* Exercise directions:
Give back only the lines in the records below from the one with "Member, Southern Economic" to the one with "TV Appearance: The", both inclusive, word for word.

Page-level text extractions
+---+

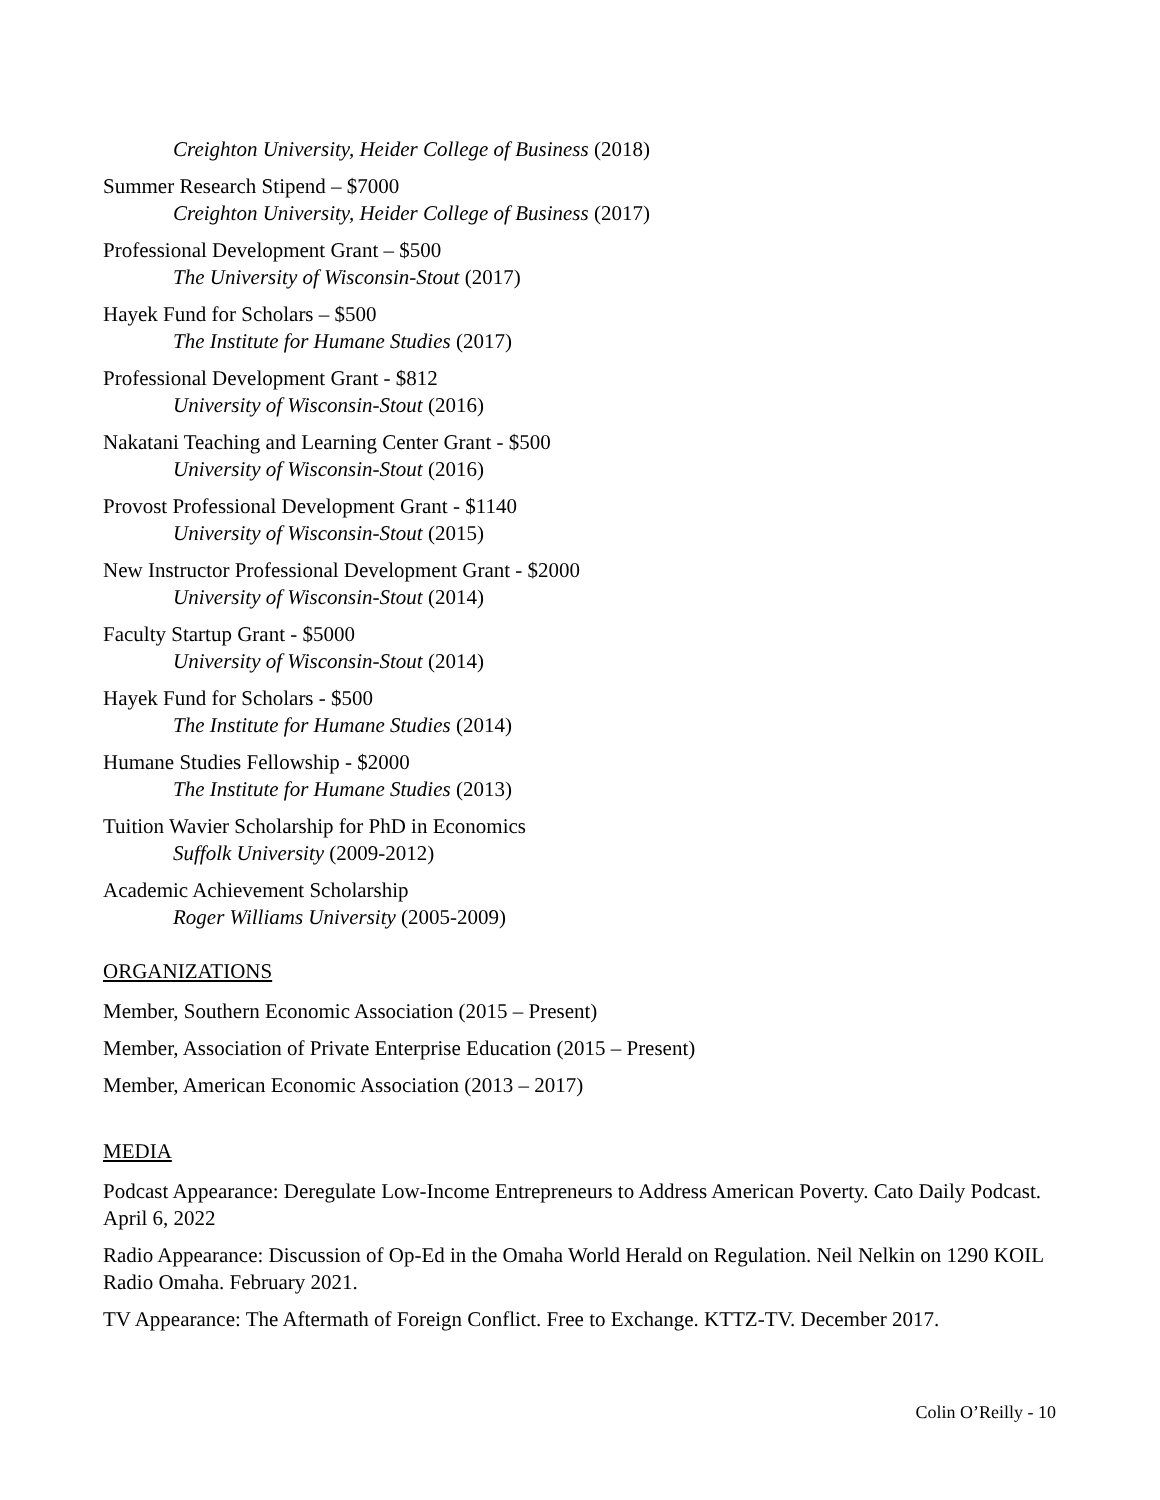Creighton University, Heider College of Business (2018)
Summer Research Stipend – $7000
Creighton University, Heider College of Business (2017)
Professional Development Grant – $500
The University of Wisconsin-Stout (2017)
Hayek Fund for Scholars – $500
The Institute for Humane Studies (2017)
Professional Development Grant - $812
University of Wisconsin-Stout (2016)
Nakatani Teaching and Learning Center Grant - $500
University of Wisconsin-Stout (2016)
Provost Professional Development Grant - $1140
University of Wisconsin-Stout (2015)
New Instructor Professional Development Grant - $2000
University of Wisconsin-Stout (2014)
Faculty Startup Grant - $5000
University of Wisconsin-Stout (2014)
Hayek Fund for Scholars - $500
The Institute for Humane Studies (2014)
Humane Studies Fellowship - $2000
The Institute for Humane Studies (2013)
Tuition Wavier Scholarship for PhD in Economics
Suffolk University (2009-2012)
Academic Achievement Scholarship
Roger Williams University (2005-2009)
ORGANIZATIONS
Member, Southern Economic Association (2015 – Present)
Member, Association of Private Enterprise Education (2015 – Present)
Member, American Economic Association (2013 – 2017)
MEDIA
Podcast Appearance: Deregulate Low-Income Entrepreneurs to Address American Poverty. Cato Daily Podcast. April 6, 2022
Radio Appearance: Discussion of Op-Ed in the Omaha World Herald on Regulation. Neil Nelkin on 1290 KOIL Radio Omaha. February 2021.
TV Appearance: The Aftermath of Foreign Conflict. Free to Exchange. KTTZ-TV. December 2017.
Colin O’Reilly - 10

+---+

* Solution for this problem:
Member, Southern Economic Association (2015 – Present)
Member, Association of Private Enterprise Education (2015 – Present)
Member, American Economic Association (2013 – 2017)
MEDIA
Podcast Appearance: Deregulate Low-Income Entrepreneurs to Address American Poverty. Cato Daily Podcast. April 6, 2022
Radio Appearance: Discussion of Op-Ed in the Omaha World Herald on Regulation. Neil Nelkin on 1290 KOIL Radio Omaha. February 2021.
TV Appearance: The Aftermath of Foreign Conflict. Free to Exchange. KTTZ-TV. December 2017.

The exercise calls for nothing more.